One of the main drawbacks that fans of WWII shooting games will find quite disappointing is the length of the game. Because the action is so incredibly fast-paced and its intensity so well-sustained, the game ends up burning through its action in around 10 or so hours. You can complete the game in about 8 hours if you’re particularly speedy about it as well. This is a little disappointing considering the rather long and gruelling nature of the battlefronts in WWII – this game doesn’t quite reflect the prolonged struggle that the troops had to endure during this horrific war.
Don’t fret too uncontrollably about the lack of longevity in the single-player mode however: United Offensive has multiplayer, and it’s got a bunch of new modes as well as maps that dwarf even those of the original Call of Duty. The usual deathmatch-style modes are of course a staple, but Domination is rather fun (as well as being quite similar to Conquest Mode in Battlefield) and involved having to take over all of the set enemy strongholds in one map in order to win. You’re also able to utilise the vehicle mechanics of the game in multiplayer too. Yes, this means you get to hop into a tank and lay waste to your opponents’ ranks, though do try and remember that your opponents can also do the very same.
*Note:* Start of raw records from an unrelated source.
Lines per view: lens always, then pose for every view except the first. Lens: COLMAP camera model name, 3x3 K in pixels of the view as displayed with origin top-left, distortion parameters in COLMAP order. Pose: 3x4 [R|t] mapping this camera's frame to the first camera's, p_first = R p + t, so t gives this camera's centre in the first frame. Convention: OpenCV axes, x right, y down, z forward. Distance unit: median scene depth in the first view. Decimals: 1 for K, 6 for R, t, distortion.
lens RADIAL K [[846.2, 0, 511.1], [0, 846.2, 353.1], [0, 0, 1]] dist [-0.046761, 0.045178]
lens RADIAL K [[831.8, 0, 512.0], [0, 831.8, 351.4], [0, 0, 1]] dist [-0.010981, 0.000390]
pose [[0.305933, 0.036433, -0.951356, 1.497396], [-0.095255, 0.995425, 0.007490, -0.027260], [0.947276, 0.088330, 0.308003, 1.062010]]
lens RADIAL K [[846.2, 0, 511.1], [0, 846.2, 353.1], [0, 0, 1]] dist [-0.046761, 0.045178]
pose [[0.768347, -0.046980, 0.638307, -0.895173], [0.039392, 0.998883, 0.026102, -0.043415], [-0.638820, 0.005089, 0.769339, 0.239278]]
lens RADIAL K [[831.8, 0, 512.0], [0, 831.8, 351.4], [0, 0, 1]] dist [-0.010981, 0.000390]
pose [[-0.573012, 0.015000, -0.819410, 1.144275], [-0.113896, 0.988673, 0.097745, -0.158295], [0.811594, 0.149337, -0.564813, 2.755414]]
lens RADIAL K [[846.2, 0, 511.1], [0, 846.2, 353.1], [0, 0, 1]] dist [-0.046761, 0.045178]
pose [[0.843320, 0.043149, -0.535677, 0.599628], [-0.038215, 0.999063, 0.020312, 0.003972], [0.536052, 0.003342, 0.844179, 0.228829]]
What we have in Call of Duty: United Offensive is an augmentation of the original CoD, but one that’s more than qualified to be its expansion. The length of the campaign may fall short, but the action that it includes is more intense than we have seen in the original. The additional (and authentic) weapons are a huge bonus, as are the vehicular segments and the extra multiplayer modes. The graphics are going to look a bit dated compared to modern games of course, but compared to its rivals at the time, Grey Matter (now Treyarch) studios’ CoD: United Offensive kept up with the best of them.